Ainsi, « L’endettement au sein du réseau social permet sur le plan économique, d’une part, de faire face à des dépenses imprévues (problème de santé, décès, etc.) ou exceptionnelles (organisation d’une fête, émigration etc.) et, d’autre part, de gérer l’inadéquation temporelle des revenus et des dépenses. (…) Le point commun de l’ensemble de ces pratiques de dettes/créances est que le plus souvent l’acte de s’endetter ne se résume pas à une fonction économique immédiate, elle est porteuse d’une construction historique des conditions de reproduction économique et sociale de ces villages.

(ZANOTELLI, 2004) » (Morvant-Roux, 2009, p113) De plus, cette auteure démontre à l’aide d’une étude quantitative réalisée à San Agustín Loxicha que 65% de la population possède un prêt actif, 24% ont deux prêts actifs et que ce taux arrive à 10% pour les personnes ayant trois prêts actifs. Les sollicitations de ces prêts se font toujours auprès de différents créanciers.

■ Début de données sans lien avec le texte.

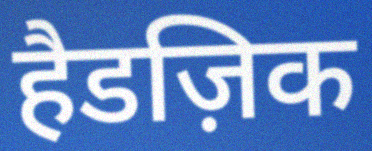
हैडज़िक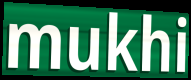
mukhi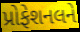
પ્રોફેશનલને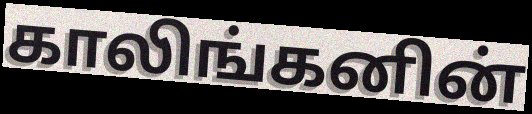
காலிங்கனின்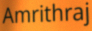
Amrithraj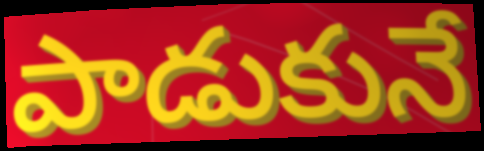
పాడుకునేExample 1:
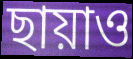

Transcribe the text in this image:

ছায়াও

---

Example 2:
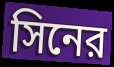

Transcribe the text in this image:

সিনের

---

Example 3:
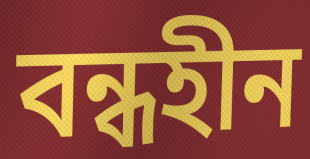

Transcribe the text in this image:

বন্ধহীন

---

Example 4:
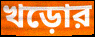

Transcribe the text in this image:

খড়োর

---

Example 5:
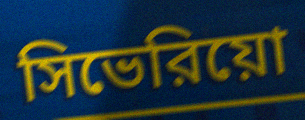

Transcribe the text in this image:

সিভেরিয়ো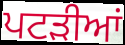
ਪਟਡ਼ੀਆਂ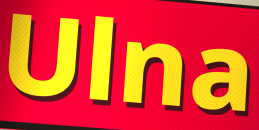
UlnaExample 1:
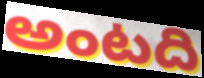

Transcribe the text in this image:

అంటది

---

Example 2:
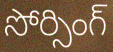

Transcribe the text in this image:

సోర్సింగ్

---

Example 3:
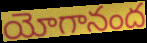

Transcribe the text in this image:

యోగానంద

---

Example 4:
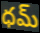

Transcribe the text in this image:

ధమ్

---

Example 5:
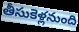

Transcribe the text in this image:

తీసుకెళ్లనుంది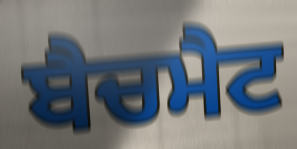
ਬੈਚਮੈਟ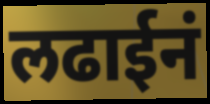
लढाईनं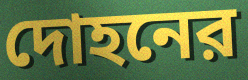
দোহনের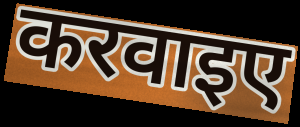
करवाइए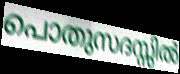
പൊതുസദസ്സിൽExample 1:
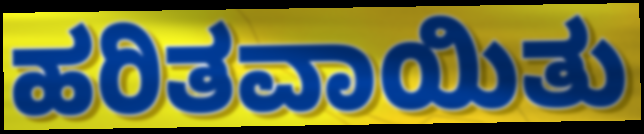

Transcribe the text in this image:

ಹರಿತವಾಯಿತು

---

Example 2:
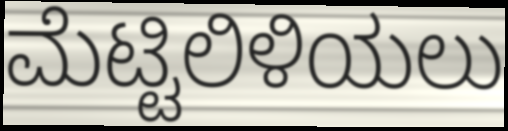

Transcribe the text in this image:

ಮೆಟ್ಟಿಲಿಳಿಯಲು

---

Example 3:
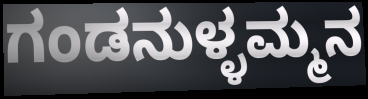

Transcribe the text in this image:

ಗಂಡನುಳ್ಳಮ್ಮನ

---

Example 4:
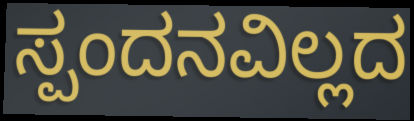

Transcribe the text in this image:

ಸ್ಪಂದನವಿಲ್ಲದ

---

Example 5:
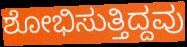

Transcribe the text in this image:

ಶೋಭಿಸುತ್ತಿದ್ದವುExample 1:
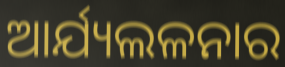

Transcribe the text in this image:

ଆର୍ଯ୍ୟଲଳନାର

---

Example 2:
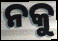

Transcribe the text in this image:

ନକୁ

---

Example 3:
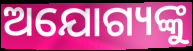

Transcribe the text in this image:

ଅଯୋଗ୍ୟଙ୍କୁ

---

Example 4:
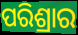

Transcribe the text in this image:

ପରିଶ୍ରାର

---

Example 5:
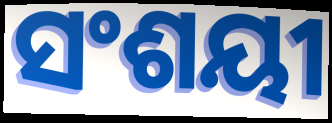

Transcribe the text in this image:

ସଂଶୟୀ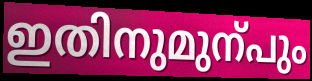
ഇതിനുമുന്പും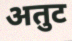
अतुटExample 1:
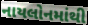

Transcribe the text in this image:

નાયલોનમાંથી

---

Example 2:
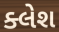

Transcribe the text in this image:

ક્લેશ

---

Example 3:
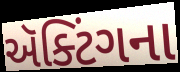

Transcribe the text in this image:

ઍક્ટિંગના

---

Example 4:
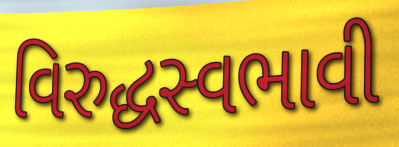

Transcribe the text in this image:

વિરુદ્ધસ્વભાવી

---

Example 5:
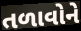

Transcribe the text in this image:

તળાવોને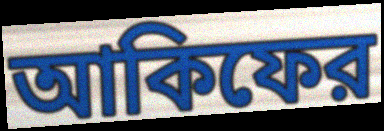
আকিফের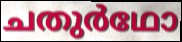
ചതുർഥോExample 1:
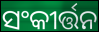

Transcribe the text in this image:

ସଂକୀର୍ତ୍ତନ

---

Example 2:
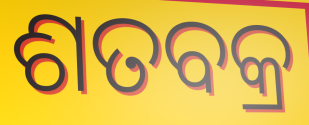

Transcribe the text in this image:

ଶତବକ୍ର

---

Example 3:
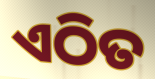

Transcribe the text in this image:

ଏଠିତ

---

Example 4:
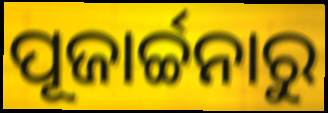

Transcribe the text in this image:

ପୂଜାର୍ଚ୍ଚନାରୁ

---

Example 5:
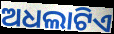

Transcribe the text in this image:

ଅଧଲାଟିଏ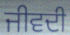
ਜੀਵਦੀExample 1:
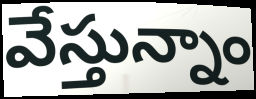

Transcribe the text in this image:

వేస్తున్నాం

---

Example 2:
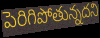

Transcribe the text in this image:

పెరిగిపోతున్నదని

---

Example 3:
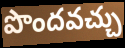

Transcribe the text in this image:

పొందవచ్చు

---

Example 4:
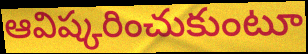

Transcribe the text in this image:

ఆవిష్కరించుకుంటూ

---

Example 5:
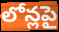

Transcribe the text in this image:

లోన్లపైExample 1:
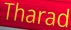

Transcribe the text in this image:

Tharad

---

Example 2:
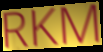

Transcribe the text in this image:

RKM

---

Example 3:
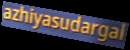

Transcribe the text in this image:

azhiyasudargal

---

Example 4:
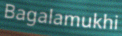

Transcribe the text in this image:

Bagalamukhi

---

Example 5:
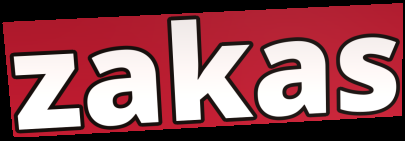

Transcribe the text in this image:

zakas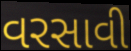
વરસાવી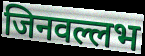
जिनवल्लभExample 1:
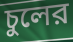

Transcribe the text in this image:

চুলের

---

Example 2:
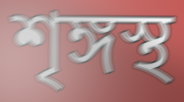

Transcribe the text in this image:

শৃঙ্গস্থ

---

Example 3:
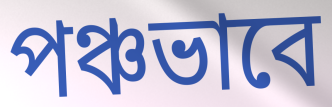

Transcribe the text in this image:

পঞ্চভাবে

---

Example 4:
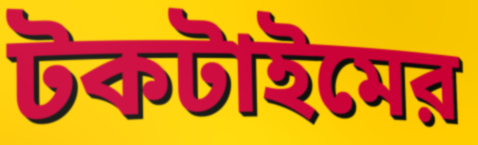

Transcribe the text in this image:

টকটাইমের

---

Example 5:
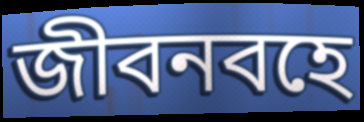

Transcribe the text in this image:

জীবনবহে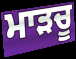
ਮਾੜਚੂ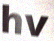
hvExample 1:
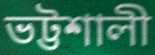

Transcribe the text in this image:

ভট্টশালী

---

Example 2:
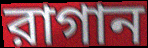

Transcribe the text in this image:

রাগান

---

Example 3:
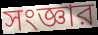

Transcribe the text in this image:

সংজ্ঞার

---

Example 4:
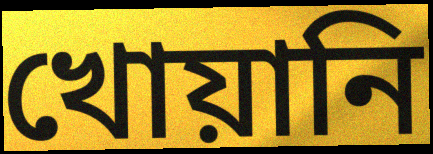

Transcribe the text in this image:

(*) Les Caciques désignent les personnes métisses qui avaient généralement des ressources supérieures à la population locale et s’accaparaient ainsi le pouvoir économique, politique et social.

(*) Prestamistas signifie usurier en espagnol.

(*) Ces informations sont tirées d’un document appelé « La historia », écrit par l’Organisation des Peuples Indigènes Zapotèques (OPIZ), Source internet : http://mx.geocities.com/opiz_lox/.

(*) Morvant S., « Etude d’impact dans deux microbanques du réseau Fincoax », Centre Walras, 2005.

Dans sa thèse Solène Morvant-Roux explique que « Le rôle social de la dette rend improbable la substitution totale tant qu’il existe un certain degré d’interdépendance socio-économique entre les personnes. La réussite du dispositif de microfinance est en grande partie déterminée par les relations sociales et financières au sein de la communauté.

Les emprunteurs de la microbanque continuent ainsi à mélanger les différentes modalités pour obtenir de la liquidité et participent ainsi à l’entretien du système d’« enchaînement des dettes », la substitution est donc dite limitée. Le microcrédit « offre » de la liquidité mais il donne également du temps et sa complémentarité à l’ensemble des autres dettes qui permet aux jeux sociaux de s’épanouir. » (Morvant-Roux, 2006, §147)

Ces comportements témoignent de l’adaptabilité des acteurs face à leur environnement socioéconomique. Cette adaptation est nécessaire et répond aux contraintes des acteurs. L’IMF, dans ce contexte, s’inscrit comme un acteur supplémentaire et un moyen de pluraliser ces stratégies en fonction des besoins et des situations de la population. Les relations financières s’inscrivent d’abord dans des relations sociales.

Chaque acteur engage différentes stratégies, sollicite différents acteurs selon le montant et l’objet de sa nécessité financière. Même si l’usage des services d’institutions financières devient de plus en plus courant, la finance informelle reste encore présente et active. Elle continue d’offrir non seulement des avantages de flexibilité mais constitue également une manière de réactiver les réseaux sociaux de la population.